The questions of the day – or rather, of 20 years before when the feud began in Russia – are the existence of ‘genes’ (Michurinists deny it absolutely) and the inheritance of acquired characters (which they passionately promote). Moreover, genetics is purely academic, and not geared to immediate full-steam-ahead production.
Note that the Michurinists (Lysenko and his suckups) claim Darwin (the CD who did not exclude the possibility of inherritance-of-acquired-characters) as the founder of their tradition, and also (logically independent) indulge in presenting their principles and methods (up to and including the cult of personality) as the biological instantiation of Soviet Marxism. What if anything follows from this?
Graculus says
Let’s just be clear on one thing, what Karl Marx actually wrote and what later can to be called Marxism were not the same thing. Marx himself declared that he was not a “Marxist”. Soviet-style communism abandoned Marx. So demonstrating that Marx accepted Darwin’s Theory doesn’t mean jack+shit about whether a “Marxist” government does.

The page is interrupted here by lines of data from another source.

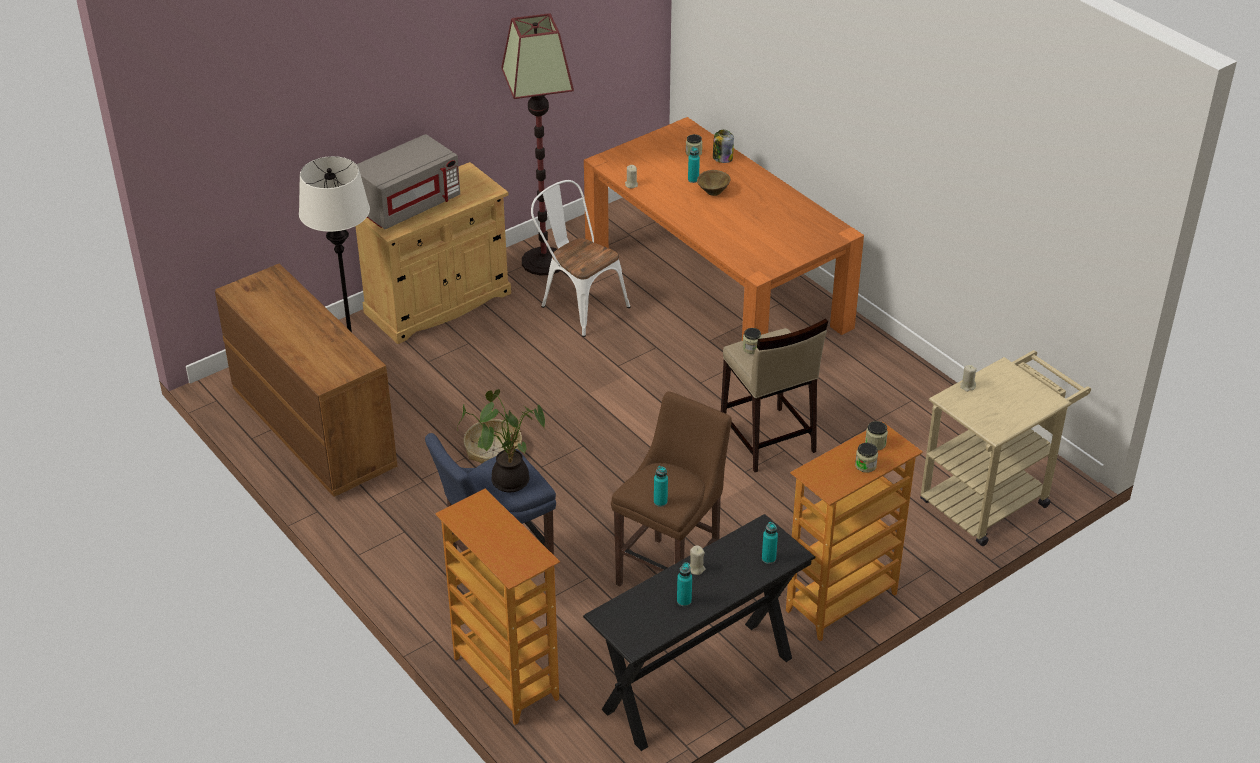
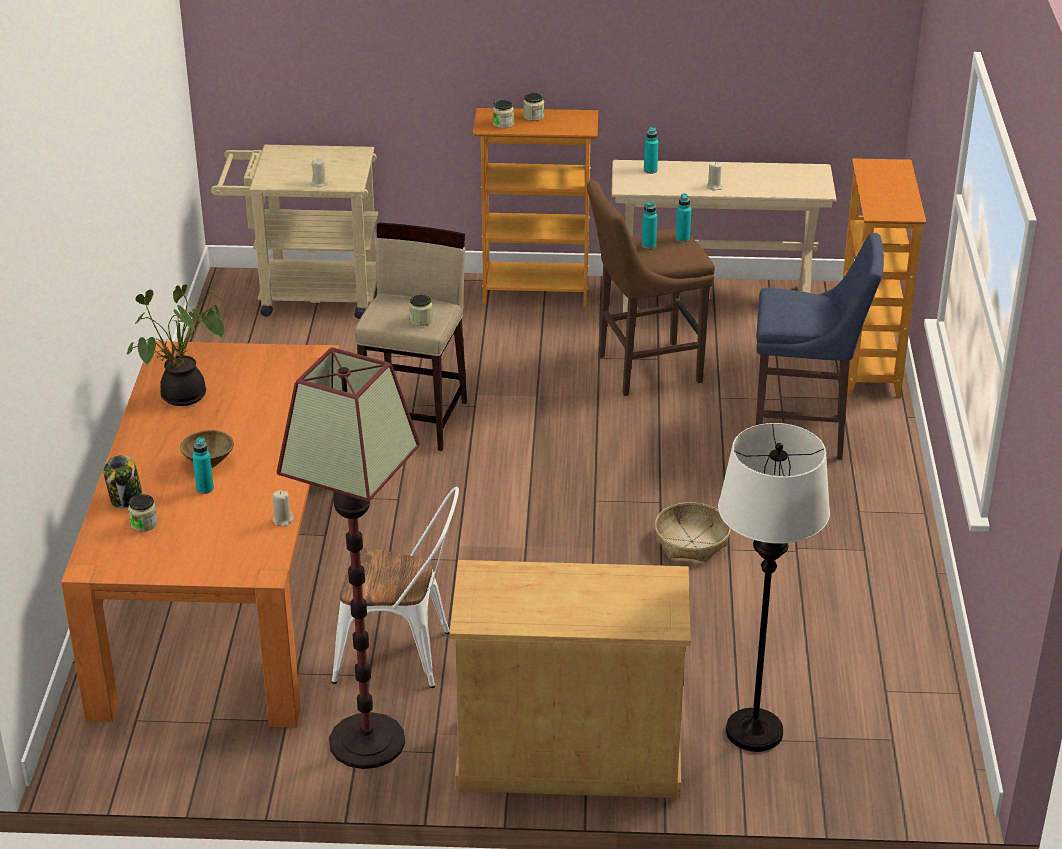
camera: 140 degrees left, 5 degrees down
brown dresser [215,263,397,497] -> none
grey microwave [357,134,460,229] -> none
potted plant [457,389,545,493] -> potted plant moved to [127,284,225,406]
white chair [531,180,630,337] -> white chair turned 75 degrees counterclockwise [332,487,459,688]
black console table [583,514,816,751] -> beige console table [611,160,837,313]
turquoise bottle [677,562,692,607] -> turquoise bottle moved to [642,201,657,249]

Darwin did not so much influence Marx as provide a “data point” in Marx’s philosophy, it demonstrated historical materialism in nature as well as human affairs. Marx was much more heavily influenced by Adam Smith than by Darwin.
More salient is that both Marx and Darwin were inimical to Soviet-style communism, and both were rejected, although their names were retained for the cachet value.
George Cauldron says
Boy, do I get really tired of the Christian/Creationist/Anti-Darwin argument that Darwin/atheists/evolutionary biology, etc., etc., is/are wrong and evil because Hitler or Stalin or some other criminal supposedly subscribed to it. By this logic I could claim that Christianity leads to evil because Ted Bundy was a Christian.
No, don’t you see, Ted Bundy couldn’t have been a Christian because no Christian would have done the things he did. Problem solved.
But somehow ‘Darwinists’ are still all Nazis and Stalinists.